Dort belaufen die Abschläge sich auf Jahressicht schon auf schmerzhafte 56 Prozent. Das ist letztlich aber auch erwartbar, denn was immer Plug Power und Konsorten unter Druck setzt, macht sich mehr oder weniger zwingend auch hier bemerkbar. Entsprechend sieht es bei PowerCell Sweden nicht viel besser aus, wo die Kurse in den letzten zwölf Monaten um 51,8 Prozent in die Tiefe stürzten. Die Stimmung ist schlicht im Keller, und der Tiefpunkt wurde vermutlich noch nicht überschritten.
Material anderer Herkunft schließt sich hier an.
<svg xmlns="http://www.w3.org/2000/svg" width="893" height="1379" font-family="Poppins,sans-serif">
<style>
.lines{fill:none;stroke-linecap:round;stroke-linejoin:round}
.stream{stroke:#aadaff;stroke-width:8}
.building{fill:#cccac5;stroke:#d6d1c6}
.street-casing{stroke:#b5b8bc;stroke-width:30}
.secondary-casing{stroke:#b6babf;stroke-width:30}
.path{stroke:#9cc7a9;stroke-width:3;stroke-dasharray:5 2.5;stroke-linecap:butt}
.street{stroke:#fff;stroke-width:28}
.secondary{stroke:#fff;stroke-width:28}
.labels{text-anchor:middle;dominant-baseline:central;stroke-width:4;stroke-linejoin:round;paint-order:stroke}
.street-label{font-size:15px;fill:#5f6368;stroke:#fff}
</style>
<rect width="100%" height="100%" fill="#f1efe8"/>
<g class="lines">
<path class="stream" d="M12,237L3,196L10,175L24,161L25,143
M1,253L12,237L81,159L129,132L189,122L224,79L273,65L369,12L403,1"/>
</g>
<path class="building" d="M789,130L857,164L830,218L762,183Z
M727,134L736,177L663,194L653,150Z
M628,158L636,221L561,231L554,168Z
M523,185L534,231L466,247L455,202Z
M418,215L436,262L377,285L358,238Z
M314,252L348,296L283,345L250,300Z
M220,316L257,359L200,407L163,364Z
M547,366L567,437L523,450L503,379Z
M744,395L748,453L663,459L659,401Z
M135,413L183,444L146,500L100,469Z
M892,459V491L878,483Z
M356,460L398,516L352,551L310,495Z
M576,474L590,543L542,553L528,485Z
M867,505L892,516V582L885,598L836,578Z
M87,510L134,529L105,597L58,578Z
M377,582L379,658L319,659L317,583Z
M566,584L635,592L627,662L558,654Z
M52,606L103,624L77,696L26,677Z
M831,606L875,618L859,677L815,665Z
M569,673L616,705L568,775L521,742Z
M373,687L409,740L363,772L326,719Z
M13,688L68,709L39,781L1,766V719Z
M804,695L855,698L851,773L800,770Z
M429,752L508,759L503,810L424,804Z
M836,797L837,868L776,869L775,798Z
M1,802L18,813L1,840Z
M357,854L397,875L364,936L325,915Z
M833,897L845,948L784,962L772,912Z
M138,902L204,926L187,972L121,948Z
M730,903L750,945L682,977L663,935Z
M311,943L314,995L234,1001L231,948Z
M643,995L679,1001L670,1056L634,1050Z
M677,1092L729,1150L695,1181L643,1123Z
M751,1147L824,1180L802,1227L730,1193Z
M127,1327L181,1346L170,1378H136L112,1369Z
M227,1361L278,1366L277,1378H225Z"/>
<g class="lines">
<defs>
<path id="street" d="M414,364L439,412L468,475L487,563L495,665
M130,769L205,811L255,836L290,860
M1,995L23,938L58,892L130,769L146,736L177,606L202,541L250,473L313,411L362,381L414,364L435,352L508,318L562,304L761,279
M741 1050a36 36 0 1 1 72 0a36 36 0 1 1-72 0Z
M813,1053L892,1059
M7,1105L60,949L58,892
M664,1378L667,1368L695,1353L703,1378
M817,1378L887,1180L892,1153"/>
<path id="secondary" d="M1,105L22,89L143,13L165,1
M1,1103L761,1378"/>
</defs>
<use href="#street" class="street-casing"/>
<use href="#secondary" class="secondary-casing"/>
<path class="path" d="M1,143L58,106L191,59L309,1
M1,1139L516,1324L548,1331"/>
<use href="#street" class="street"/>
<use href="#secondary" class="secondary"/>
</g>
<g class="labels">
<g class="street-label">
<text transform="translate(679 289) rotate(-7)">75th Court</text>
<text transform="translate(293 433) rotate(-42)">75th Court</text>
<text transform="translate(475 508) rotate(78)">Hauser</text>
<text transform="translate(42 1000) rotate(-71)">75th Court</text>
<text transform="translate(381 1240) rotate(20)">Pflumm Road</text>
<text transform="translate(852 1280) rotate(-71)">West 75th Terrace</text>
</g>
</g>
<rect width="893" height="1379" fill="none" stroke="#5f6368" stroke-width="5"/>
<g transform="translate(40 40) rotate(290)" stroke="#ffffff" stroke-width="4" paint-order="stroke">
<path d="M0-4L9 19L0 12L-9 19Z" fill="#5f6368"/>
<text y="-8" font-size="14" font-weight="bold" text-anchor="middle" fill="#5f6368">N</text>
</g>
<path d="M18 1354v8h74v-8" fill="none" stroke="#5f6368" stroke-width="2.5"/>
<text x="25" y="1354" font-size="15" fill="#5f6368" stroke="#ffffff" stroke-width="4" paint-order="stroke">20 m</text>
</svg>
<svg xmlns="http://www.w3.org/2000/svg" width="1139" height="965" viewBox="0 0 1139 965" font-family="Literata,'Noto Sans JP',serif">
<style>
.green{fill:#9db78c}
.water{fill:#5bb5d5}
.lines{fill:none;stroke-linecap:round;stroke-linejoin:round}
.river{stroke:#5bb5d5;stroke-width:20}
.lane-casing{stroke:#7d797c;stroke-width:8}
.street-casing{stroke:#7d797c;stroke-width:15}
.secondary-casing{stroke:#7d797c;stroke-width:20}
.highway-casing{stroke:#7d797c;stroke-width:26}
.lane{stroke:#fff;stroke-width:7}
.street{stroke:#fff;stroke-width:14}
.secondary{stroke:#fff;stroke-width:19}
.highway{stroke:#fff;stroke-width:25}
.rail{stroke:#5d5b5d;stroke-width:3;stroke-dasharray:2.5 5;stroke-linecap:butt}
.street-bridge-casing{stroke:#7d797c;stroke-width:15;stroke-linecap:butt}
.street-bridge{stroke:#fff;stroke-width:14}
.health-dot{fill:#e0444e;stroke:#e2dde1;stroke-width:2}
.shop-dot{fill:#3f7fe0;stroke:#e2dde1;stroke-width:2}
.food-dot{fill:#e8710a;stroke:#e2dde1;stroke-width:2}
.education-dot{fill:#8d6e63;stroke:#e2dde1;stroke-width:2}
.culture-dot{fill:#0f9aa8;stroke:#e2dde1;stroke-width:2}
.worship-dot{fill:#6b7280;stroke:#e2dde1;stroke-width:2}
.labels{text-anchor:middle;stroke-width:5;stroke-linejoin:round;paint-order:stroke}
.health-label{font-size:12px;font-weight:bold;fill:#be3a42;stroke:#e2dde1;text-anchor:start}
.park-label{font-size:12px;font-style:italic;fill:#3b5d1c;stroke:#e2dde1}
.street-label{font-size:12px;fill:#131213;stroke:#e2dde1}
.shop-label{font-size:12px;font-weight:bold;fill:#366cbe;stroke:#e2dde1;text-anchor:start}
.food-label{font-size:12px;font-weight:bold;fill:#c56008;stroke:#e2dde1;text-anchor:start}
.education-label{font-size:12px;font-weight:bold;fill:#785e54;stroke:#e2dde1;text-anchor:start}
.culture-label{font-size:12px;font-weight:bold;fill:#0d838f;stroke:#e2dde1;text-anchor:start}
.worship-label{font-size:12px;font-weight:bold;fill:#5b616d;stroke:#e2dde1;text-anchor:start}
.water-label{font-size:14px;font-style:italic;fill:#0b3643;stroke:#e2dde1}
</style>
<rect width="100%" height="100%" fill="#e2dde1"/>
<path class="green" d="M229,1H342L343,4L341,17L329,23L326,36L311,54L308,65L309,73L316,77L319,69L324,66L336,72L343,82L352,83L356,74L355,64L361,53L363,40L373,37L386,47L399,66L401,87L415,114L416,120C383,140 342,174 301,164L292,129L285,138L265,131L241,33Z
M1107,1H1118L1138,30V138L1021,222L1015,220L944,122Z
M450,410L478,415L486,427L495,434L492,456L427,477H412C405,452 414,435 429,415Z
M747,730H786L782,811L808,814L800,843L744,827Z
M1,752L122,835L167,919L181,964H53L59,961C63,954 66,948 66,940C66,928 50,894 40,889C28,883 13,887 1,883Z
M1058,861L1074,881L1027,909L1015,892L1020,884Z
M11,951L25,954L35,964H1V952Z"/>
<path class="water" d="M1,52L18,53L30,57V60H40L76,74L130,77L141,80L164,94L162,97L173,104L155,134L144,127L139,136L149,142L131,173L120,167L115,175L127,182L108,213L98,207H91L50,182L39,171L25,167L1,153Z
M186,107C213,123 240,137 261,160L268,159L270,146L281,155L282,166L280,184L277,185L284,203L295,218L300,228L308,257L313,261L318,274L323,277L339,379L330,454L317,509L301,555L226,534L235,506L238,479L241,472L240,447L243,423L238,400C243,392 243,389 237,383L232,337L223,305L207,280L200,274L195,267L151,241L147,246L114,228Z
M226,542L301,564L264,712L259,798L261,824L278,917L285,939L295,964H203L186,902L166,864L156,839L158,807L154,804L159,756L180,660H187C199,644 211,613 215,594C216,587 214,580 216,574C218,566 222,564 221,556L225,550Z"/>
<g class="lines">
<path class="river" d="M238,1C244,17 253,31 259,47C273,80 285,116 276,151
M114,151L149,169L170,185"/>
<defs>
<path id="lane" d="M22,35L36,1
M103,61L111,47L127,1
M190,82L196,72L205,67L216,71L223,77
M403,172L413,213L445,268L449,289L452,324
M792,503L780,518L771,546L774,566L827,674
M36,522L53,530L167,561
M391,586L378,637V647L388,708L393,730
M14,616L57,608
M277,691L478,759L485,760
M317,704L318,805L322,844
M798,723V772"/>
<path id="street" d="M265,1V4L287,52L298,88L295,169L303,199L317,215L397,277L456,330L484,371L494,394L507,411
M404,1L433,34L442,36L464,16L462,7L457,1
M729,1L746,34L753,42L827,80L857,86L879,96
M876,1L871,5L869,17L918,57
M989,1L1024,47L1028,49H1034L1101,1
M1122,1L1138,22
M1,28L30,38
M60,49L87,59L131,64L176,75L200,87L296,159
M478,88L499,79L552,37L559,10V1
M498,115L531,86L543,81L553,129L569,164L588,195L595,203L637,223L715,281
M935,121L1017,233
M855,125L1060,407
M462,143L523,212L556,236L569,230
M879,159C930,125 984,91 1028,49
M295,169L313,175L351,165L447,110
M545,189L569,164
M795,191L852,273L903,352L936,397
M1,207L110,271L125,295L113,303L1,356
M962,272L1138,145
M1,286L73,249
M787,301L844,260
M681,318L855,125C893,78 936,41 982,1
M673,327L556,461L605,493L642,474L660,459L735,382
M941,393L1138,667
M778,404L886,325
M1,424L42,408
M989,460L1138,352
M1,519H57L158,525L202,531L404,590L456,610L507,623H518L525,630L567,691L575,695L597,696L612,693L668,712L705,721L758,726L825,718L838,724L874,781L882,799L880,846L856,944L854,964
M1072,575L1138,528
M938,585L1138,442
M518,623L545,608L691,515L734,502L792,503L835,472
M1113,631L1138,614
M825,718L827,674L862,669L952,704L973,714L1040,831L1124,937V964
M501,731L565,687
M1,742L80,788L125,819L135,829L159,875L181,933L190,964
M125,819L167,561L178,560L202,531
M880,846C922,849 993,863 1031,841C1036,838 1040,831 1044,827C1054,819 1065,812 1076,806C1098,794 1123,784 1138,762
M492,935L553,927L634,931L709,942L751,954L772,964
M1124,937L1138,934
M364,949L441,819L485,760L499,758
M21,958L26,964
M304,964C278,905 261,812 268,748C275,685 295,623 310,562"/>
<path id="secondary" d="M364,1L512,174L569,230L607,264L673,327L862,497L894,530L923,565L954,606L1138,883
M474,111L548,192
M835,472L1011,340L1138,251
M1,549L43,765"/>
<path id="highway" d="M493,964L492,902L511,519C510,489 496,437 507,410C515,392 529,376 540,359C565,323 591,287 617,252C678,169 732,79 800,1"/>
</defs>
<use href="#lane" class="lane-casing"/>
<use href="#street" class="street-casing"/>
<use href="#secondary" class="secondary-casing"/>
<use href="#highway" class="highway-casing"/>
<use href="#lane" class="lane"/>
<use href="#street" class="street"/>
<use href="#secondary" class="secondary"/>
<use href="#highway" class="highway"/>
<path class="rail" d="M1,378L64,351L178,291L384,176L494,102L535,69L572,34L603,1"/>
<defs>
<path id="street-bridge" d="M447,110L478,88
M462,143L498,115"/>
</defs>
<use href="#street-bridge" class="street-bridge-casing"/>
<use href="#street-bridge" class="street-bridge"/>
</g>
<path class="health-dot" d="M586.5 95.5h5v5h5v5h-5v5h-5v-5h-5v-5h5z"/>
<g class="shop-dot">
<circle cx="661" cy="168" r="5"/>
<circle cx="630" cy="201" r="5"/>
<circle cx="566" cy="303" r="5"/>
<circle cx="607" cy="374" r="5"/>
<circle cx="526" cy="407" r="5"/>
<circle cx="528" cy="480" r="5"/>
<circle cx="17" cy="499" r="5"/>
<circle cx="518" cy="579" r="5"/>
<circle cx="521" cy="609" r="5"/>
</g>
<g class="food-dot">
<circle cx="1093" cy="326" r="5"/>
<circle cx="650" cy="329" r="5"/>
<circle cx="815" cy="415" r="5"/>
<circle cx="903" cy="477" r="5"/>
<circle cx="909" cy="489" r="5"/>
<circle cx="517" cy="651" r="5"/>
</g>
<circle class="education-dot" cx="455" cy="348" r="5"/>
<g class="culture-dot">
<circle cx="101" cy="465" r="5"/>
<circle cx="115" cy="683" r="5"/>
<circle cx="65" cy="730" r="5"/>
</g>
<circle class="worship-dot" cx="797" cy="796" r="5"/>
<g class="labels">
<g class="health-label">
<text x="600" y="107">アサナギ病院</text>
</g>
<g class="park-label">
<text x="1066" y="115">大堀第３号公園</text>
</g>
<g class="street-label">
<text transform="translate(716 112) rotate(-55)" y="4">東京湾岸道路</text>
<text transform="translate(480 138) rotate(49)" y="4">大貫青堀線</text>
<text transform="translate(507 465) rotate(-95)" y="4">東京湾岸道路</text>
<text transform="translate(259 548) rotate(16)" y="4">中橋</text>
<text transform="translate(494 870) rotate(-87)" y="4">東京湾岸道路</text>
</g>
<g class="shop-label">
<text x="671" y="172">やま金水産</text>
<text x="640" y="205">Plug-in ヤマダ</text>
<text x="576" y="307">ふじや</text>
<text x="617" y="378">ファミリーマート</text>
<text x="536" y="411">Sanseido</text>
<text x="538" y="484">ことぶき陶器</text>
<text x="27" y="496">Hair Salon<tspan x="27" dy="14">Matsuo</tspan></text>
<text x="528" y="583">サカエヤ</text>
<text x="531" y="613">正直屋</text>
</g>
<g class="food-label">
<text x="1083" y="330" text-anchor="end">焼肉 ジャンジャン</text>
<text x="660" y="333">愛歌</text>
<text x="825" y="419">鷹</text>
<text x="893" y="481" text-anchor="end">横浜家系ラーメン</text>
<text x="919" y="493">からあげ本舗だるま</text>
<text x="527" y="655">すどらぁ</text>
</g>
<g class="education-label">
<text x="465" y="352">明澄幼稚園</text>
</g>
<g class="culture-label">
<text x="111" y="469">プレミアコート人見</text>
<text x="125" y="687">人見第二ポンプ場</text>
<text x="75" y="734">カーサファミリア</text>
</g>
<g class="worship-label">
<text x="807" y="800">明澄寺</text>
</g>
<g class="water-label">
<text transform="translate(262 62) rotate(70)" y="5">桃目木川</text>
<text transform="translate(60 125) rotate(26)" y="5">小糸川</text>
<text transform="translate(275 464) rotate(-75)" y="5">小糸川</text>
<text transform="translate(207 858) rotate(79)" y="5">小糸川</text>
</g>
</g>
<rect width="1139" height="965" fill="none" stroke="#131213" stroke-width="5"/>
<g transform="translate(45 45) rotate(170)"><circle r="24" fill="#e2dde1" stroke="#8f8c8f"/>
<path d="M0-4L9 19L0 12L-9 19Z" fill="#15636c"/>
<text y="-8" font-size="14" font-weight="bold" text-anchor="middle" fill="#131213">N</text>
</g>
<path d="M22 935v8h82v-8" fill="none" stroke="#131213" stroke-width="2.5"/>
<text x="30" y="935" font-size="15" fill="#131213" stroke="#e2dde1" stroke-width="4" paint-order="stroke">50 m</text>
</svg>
Plug Power und Co. bleiben hochinteressant
Das alles klingt erstmal sehr ernüchternd und nicht gerade nach einer großen Investmentchance. Doch der Eindruck trügt, denn gerade in Zeiten von neuen Tiefstständen könnten die Renditechancen kaum größer sein. Genügend Abnehmer werden Plug Power, Nel ASA und andere Unternehmen ohne Probleme finden. Es kommt einzig darauf an, die Produktion endlich in Regionen zu befördern, bei denen von einer Massenproduktion die Rede sein kann. Dass Wasserstoff für Heizungen in den nächsten Jahren keine sinnvolle Alternative darstellt, muss die Anleger nicht beunruhigen.
Langfristig dürfte es sich da lohnen, den Sektor im Blick zu behalten und sich vielleicht auch auf das eine oder andere Investment einzulassen. Leider kann den Anlegerinnen und Anlegern an dieser Stelle aber nicht versprochen werden, dass es nicht noch weiter in die Tiefe geht, bevor sich eine Erholung einstellt. Wer bei Wasserstoff investiert, sollte sich darüber im Klaren sein, dass es sich um langfristige und spekulative Aktien handelt. Wer nächste Woche schon hohe Gewinne erwartet, ist hier definitiv an der falschen Adresse. Für alle anderen gibt es trotz teils heftiger Abwertungen aber noch immer genügend Gründe für Optimismus.